🔥 Explore this trending post from Hacker News 📖
📂 **Category**:
✅ **What You’ll Learn**:
Autoresearch for GPU kernels. Give it any PyTorch model, go to sleep, wake up to optimized Triton kernels.

Inspired by @karpathy/autoresearch — which demonstrated autonomous AI agents for LLM training research. AutoKernel applies the same philosophy to GPU kernel optimization: agent modifies one file, runs a fixed evaluation, keeps or reverts, repeats forever.

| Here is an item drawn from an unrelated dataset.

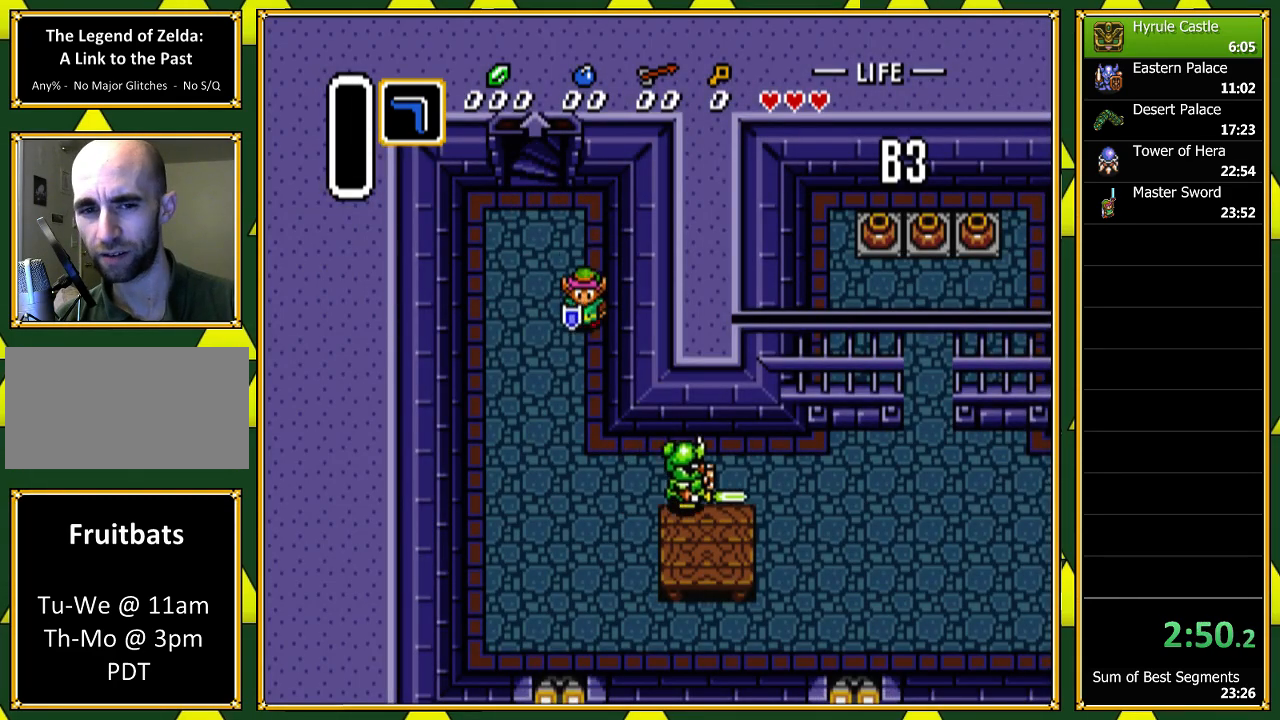
{"buttons": ["DPAD_RIGHT"], "events": [[500, "DPAD_DOWN", "up"], [500, "DPAD_RIGHT", "down"]]}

Give AutoKernel any PyTorch model. It will:
- Profile the model to find which GPU kernels are bottlenecks
- Extract each bottleneck as a standalone Triton kernel
- Optimize each kernel autonomously (edit, benchmark, keep/revert — forever)

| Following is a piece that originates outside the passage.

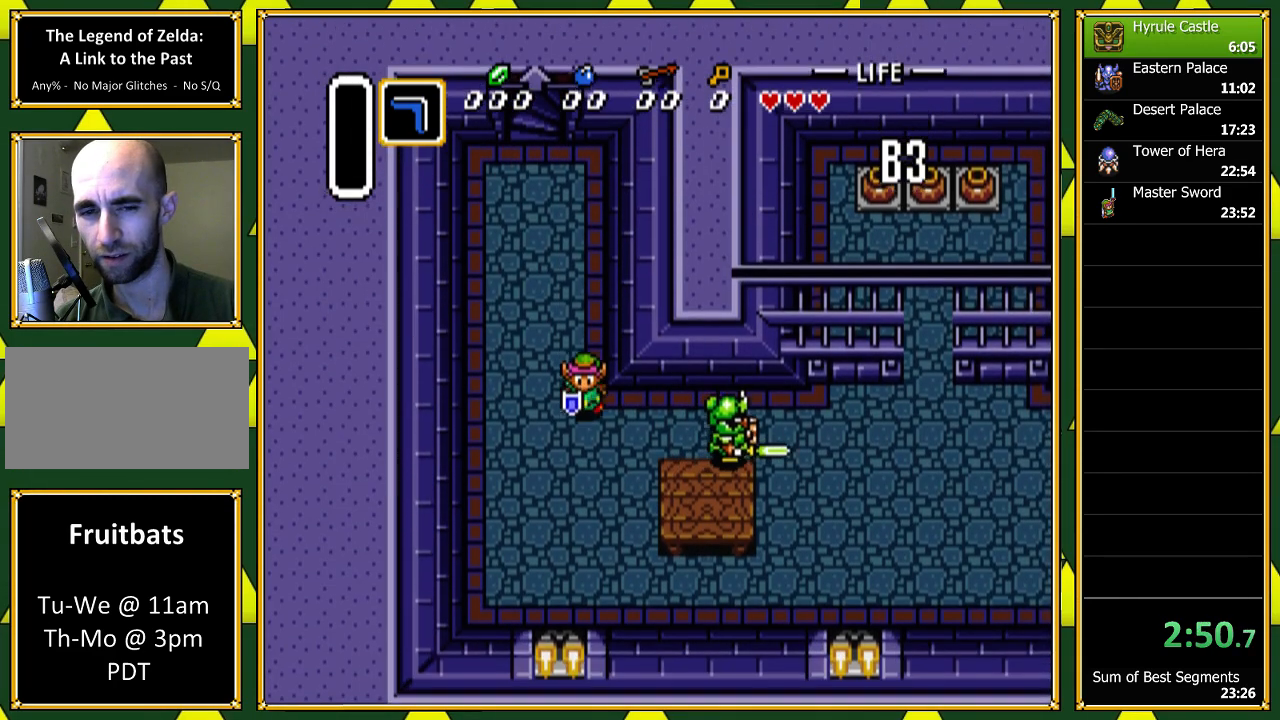
{"buttons": ["DPAD_RIGHT"], "events": []}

- Verify end-to-end correctness and report the total speedup
The agent reads program.md — the “research org code” — which contains comprehensive instructions for autonomous operation. It edits kernel.py one kernel at a time, runs bench.py (fixed benchmark with 5-stage correctness checks + roofline analysis), and either keeps or reverts the change. The orchestrator decides when to move to the next kernel using Amdahl’s law.
Each experiment takes ~90 seconds. That’s ~40 experiments/hour, ~320 overnight, across all kernels.
Requirements: NVIDIA GPU (tested on H100/A100/RTX 4090), Python 3.10+, uv.
# Install uv (if you don't have it)
curl -LsSf https://astral.sh/uv/install.sh | sh
# Clone and setup
git clone https://github.com/RightNow-AI/autokernel.git
cd autokernel
uv sync
# One-time setup: test data + baselines
uv run prepare.py
# Profile a model (ships with GPT-2, LLaMA, BERT -- no transformers needed)
uv run profile.py --model models/llama_7b.py --class-name LlamaModel \
--input-shape 1,512 --dtype float16
# Extract top bottleneck kernels
uv run extract.py --top 5
# Verify benchmark works
uv run bench.py
Spin up Claude, Codex, or any coding agent in this directory:
Read program.md and let's kick off a new experiment. Start with setup.
The agent will:
- Profile your model and present the optimization plan
- Create a branch (e.g.,
autokernel/mar10-llama7b) - Optimize each bottleneck kernel in priority order
- Verify end-to-end correctness and report total speedup
program.md is intentionally comprehensive so the agent can run 10+ hours without getting stuck. It includes a 6-tier optimization playbook, decision framework, crash handling, and Amdahl’s law reasoning.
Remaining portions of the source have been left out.